Pino Aprile il 13 ottobre 2019 a Cosenza (foto Movimento 24 agosto) ndr.
A dar fiducia, a far crescere la motivazione dell'impegno politico della gente del Sud, sono i continui riferimenti del loro leader al pensiero di Nelson Mandela. 
Il 13 ottobre, a Cosenza,  gli aderenti al Movimento hanno fatto propria  la canzone di Mimmo Cavallo, “L'Invincibile”. “Tu darai alla gente un ideale al quale ispirarsi. Correranno con te, vacilleranno e cadranno. Ma col tempo saranno con te nella luce. Col tempo li orienterai a compiere meraviglie.”  Parole toccanti dette nella terra dell'apartheid da Nelson Mandela e ripetute nella terra dell'iniquità, del Mezzogiorno d'Italia.

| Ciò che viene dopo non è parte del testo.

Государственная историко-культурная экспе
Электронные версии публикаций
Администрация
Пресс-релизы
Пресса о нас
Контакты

“Un vincitore è un sognatore che non si è arreso.” Quando ripeteva questo concetto, Nelson Mandela lo faceva con un grande sorriso. Un sorriso che ha contagiato Pino Aprile, che nel romanzo “Il potere dei vinti” scrive: “Solo lui [il protagonista del romanzo] potrà decidere se far vincere il mare, se vivere o morire, artefice fino all'ultimo del proprio destino”. E' il suo modo per ricordare: “... in un mondo dominato dall'inganno di poter essere tutti vincitori, il valore e il potere dei vinti”.

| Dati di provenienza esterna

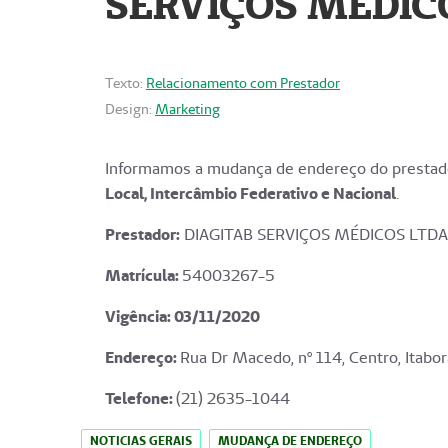
SERVIÇOS MÉDICO
Texto:
Relacionamento com Prestador
Design:
Marketing
Informamos a mudança de endereço do prestado
Local, Intercâmbio Federativo e Nacional
.
Prestador:
DIAGITAB SERVIÇOS MÉDICOS LTDA
Matrícula:
54003267-5
Vigência: 03
/11/2020
Endereço
:
Rua Dr Macedo, nº 114, Centro, Itabor
Telefone:
(21) 2635-1044
NOTICIAS GERAIS
MUDANÇA DE ENDEREÇO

E vinto era il popolo di Nelson Mandela oppresso dall'apartheid, voluta da Henddrick Verwoerd, primo ministro  del Sudafrica tra il 1958 e il 1966, principale ideologo della separazione razziale. Vinto era il pacifico popolo del “Regno delle Due Sicilie”, aggredito con una guerra mai dichiarata, voluta da Camillo Benso conte di Cavour, primo ministro piemontese tra il 1852 e il 1861, principale ideologo del saccheggio del Sud.
“Ma i vinti – ripete Pino Aprile- sono i veri vincitori.” Il movimento 24 agosto è convinto di aver già vinto, perché non si è arreso ai fatti e misfatti del Risorgimento prima, al Fascismo dopo e alla Repubblica parlamentare rappresentativa oggi.

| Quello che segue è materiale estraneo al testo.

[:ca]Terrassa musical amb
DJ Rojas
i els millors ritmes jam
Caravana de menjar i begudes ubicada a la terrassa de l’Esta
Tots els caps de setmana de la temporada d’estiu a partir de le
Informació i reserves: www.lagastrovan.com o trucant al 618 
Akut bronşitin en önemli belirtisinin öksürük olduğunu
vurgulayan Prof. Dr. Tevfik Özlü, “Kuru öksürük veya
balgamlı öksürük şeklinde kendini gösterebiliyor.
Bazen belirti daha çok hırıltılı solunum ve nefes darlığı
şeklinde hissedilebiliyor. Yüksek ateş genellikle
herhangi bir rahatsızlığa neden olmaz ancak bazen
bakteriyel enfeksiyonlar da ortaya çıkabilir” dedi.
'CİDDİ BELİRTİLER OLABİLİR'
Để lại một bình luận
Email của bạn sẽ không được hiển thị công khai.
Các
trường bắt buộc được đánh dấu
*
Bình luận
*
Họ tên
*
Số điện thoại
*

Nessuno del movimento invoca “guerre di secessioni”,  atti di violenza e eserciti da armare e far marciare: si definiscono pacifici e guardano alle grandi figure non violente della storia, a tante “persone ordinarie che hanno fatto cose straordinarie”. E Nelson Mandela è stato una persona ordinaria, capace di interloquire con il Mahatma Gandhi e Martin Luter King,  che ha fatto cose straordinarie, abolendo l'apartheid.
A chi chiede come  il Movimento 24 agosto vuole modificare il cammino della Storia, rispondono: “Dopo ventisette anni di prigionia, Nelson Mandela, combattente per la libertà, ascese alla presidenza di un Sudafrica ancora diviso: il suo impegno non violento cambiò la storia. Un semplice uomo fu capace di parlare con tutti i suoi oppressori e abolire l'apartheid, considerato un genocidio morale. Mandela, nonostante l'odio tra i bianchi e i neri, seppe unire i suoi connazionali,  costruendo una società libera, democratica  in cui è stato ed è possibile vivere insieme in armonia e con pari opportunità”.
Una lunga marcia che ha una meta, certa, sicura e risolutiva. “Se non possiamo far parte dello stesso Paese alla pari, allora faremo da soli.”
Una parlar chiaro che riaprono le “antiche” questioni irrisolte e, spesso, aggravate che continuano a dividere l'Italia.